─── LISTED ENTRIES

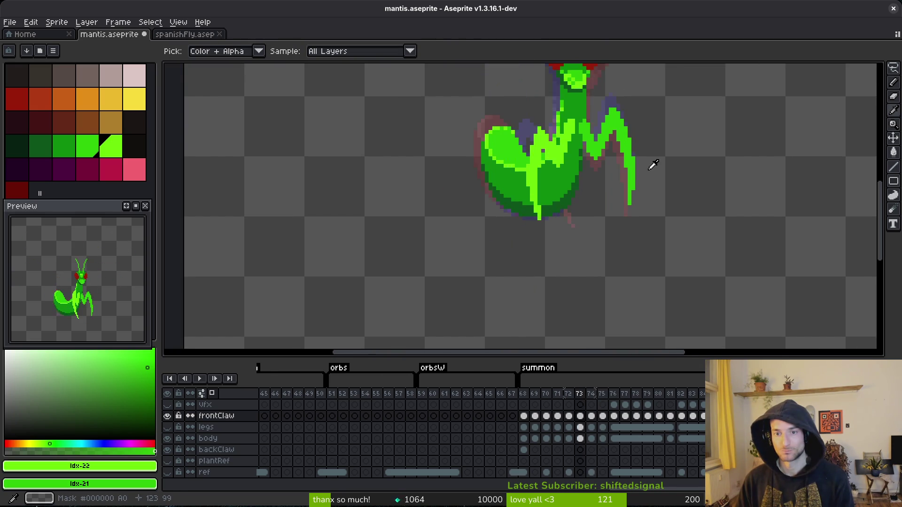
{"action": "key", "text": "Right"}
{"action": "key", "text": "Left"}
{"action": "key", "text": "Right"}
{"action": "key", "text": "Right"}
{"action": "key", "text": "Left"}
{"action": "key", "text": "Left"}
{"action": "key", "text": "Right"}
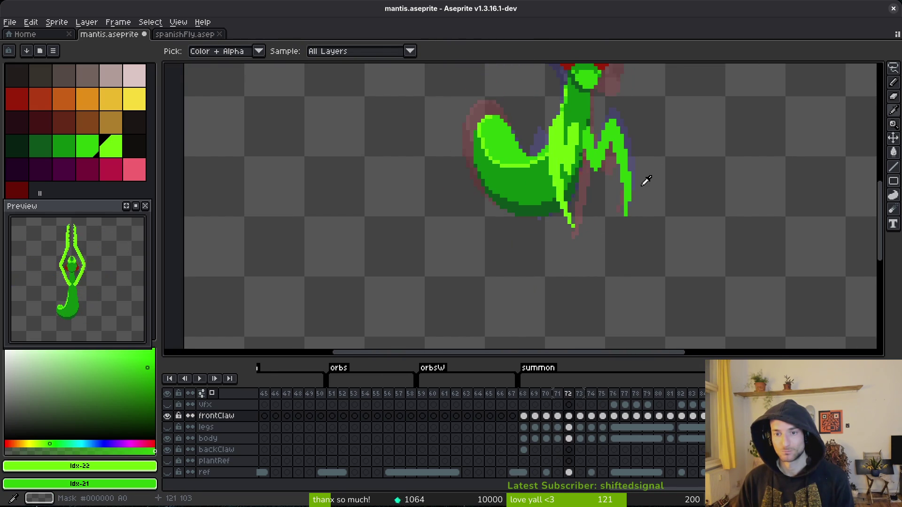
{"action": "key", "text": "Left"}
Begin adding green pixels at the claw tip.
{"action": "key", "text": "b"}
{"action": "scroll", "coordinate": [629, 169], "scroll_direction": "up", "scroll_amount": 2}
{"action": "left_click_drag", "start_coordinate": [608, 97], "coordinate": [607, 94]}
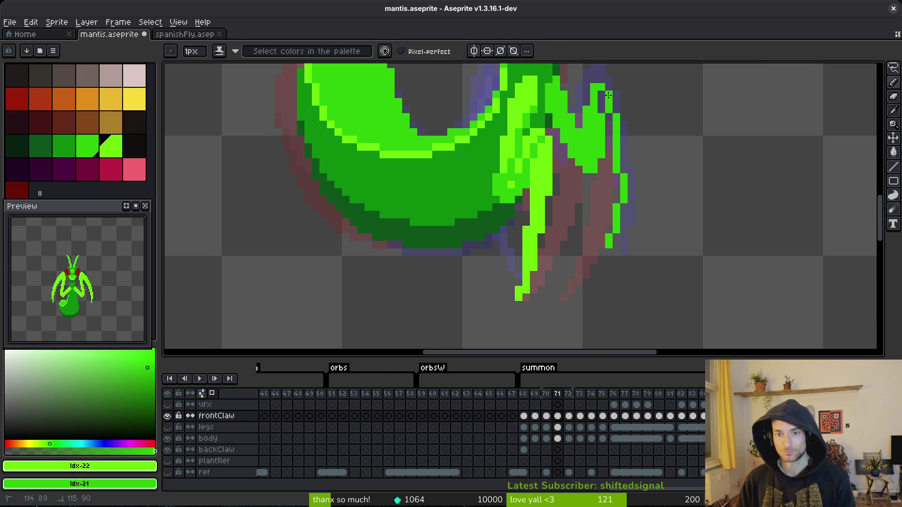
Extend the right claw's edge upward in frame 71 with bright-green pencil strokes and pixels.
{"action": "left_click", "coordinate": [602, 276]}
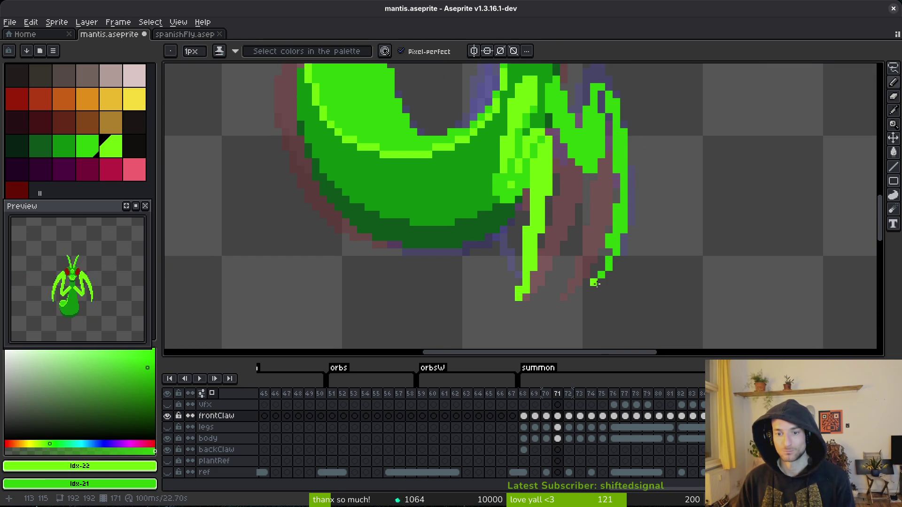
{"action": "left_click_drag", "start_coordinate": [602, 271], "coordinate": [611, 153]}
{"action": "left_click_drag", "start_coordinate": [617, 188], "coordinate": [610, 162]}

──────

### REQUIREMENT
Read the listing. Copy each line that has the word "claw" in it.

### EXERCISE OUTPUT
Begin adding green pixels at the claw tip.
Extend the right claw's edge upward in frame 71 with bright-green pencil strokes and pixels.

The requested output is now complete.